As a sharecropper, the land of the Mississippi Delta was foundational to how Fannie Lou Hamer understood herself and the movement for Black liberation. In 1969, in the same places where Black Mississippians feared lynching and white supremacist violence, where freedpeople had struggled for land ownership, Hamer purchased 40 acres of prime Delta land, which she used to establish the “Freedom Farm Cooperative.” The Freedom Farm Cooperative modeled the idea of “food sovereignty” by and for poor Black families in Sunflower County, and members approached land use communally so that each participant had a stake in the cooperative’s governance. Collective ownership of the land also meant that Hamer and the Freedom Farm families had complete control independent of any white authority. Over 1,500 families belonged to the Freedom Farm, and they sustained themselves by growing cash crops and vegetables; by 1970, the Farm had purchased an additional 640 acres and started a “pig bank” to ensure poor families had access to meat. Hamer even ensured that 200 units of low-income housing were built on the land in addition to forming other co-op businesses. Although the FFC faded by the mid 1970s, the Freedom Farm briefly revived the promise of emancipation—a grasp at justice extinguished by the failures of Reconstruction-era America. Given the violent contestations over land and economic power endemic to the post-Civil War United States, Hamer’s efforts were nothing short of radical.
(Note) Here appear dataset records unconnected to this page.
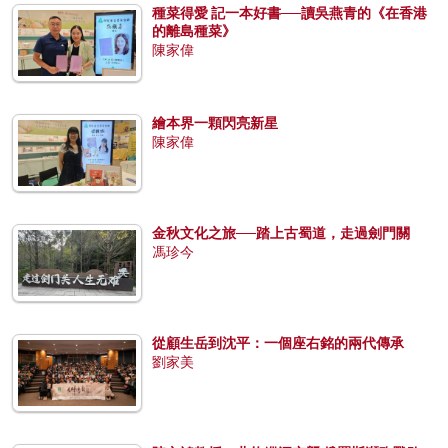
種菜得愛 記一本好書──讀吳燕青的《在香港
的離島種菜》
陳家偉
繪本界一顆閃亮新星
陳家偉
金秋文化之旅──踏上古蜀道，走過劍門關
馮珍今
從顧生岳到沈平：一個座右銘的兩代傳承
劉家美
I believe Fannie Lou Hamer’s politics dramatically upend how we understand economics, land, power, democracy, and citizenship in the American South. Echoing Du Bois and following the trail shaped by both the enslaved and the freed, Hamer understood that poor people, especially poor Black communities, deserved a shot at a decent life governed by no one else but themselves. More, Hamer understood liberation as collective, where people’s freedom was bound up in the freedom of others. Work in the tradition of Fannie Lou Hamer continues today in Mississippi and across the South, exemplified by organizations like Cooperation Jackson in Jackson, Mississippi. Hamer’s legacy, then, pushes us to discard the notion of a monolithic, racist, “backwards,” South, to instead understand the South as the site of both oppression and resistance, complexity and clarity, constantly in flux as a bellwether for democratic experiments and the expansion of who counts in the United States.
Gino Nuzzolillo is a Trinity senior. His column runs on alternate Thursdays.